The worst kind is the kind you can't see,
the kind that works its dark power
magically, invisibly changing shape,
shifting from account to account,
deriving fortunes, building ruin.
You can't see it, can't see its movement,
and very seldom can trace its map
on paper – but it’s there, it’s real.

AuntShecky
05-23-2009, 02:18 PM
It might be a coincidence, Prince, that you posted a reply to this thing, as I was actually thinking about you when I wrote this thing. I said to myself, "Hey, this is like Prince's style of poetry." Remember what Fred Allen said: "Imitation is the sincerest form of flattery."

If the last couple of lines struck you as "rude," well, that was the intention, although I never, ever set out to offend anyone. The aim was to express irritation -- anger almost - at the pervasive obsession with filthy lucre, the mean green, or my favorite P.G. Wodehouse description, "oil de palm."

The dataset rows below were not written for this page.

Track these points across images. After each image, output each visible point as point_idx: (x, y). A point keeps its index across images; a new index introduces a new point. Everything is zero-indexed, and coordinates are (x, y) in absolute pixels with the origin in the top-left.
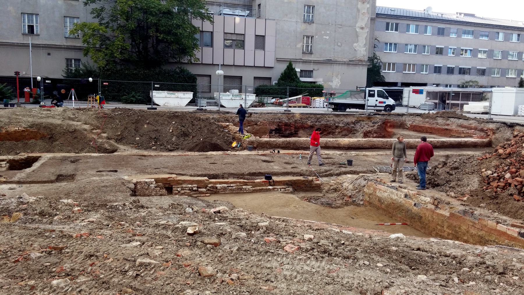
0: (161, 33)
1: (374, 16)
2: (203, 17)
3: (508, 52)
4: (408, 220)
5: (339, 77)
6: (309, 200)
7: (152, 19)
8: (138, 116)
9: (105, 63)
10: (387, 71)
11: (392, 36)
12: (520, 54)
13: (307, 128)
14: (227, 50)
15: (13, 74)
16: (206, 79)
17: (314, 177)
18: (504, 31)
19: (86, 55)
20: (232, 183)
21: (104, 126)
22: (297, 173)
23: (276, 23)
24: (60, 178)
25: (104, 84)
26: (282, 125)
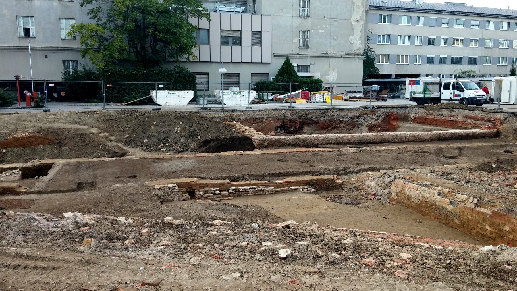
0: (159, 32)
1: (367, 9)
2: (200, 15)
3: (498, 40)
4: (444, 219)
5: (336, 71)
6: (332, 200)
7: (151, 19)
8: (145, 118)
9: (104, 64)
10: (380, 63)
11: (386, 28)
12: (510, 43)
13: (311, 124)
14: (223, 47)
15: (13, 79)
16: (205, 77)
17: (335, 176)
18: (494, 19)
19: (84, 56)
20: (253, 185)
21: (112, 129)
22: (317, 172)
23: (272, 18)
24: (80, 187)
25: (108, 85)
26: (287, 122)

Your feedback is always welcome and appreciated.

PrinceMyshkin
05-23-2009, 02:29 PM
It might be a coincidence, Prince, that you posted a reply to this thing, as I was actually thinking about you when I wrote this thing. I said to myself, "Hey, this is like Prince's style of poetry." Remember what Fred Allen said: "Imitation is the sincerest form of flattery."

If the last couple of lines struck you as "rude," well, that was the intention, although I never, ever set out to offend anyone. The aim was to express irritation -- anger almost - at the pervasive obsession with filthy lucre, the mean green, or my favorite P.G. Wodehouse description, "oil de palm."

Your feedback is always welcome and appreciated.

no, no - you misread my initial comment. I felt that the last two lines were NOT rude at all but, rather, too mild, too civilized. I felt that what was needed was the equivalent of FY!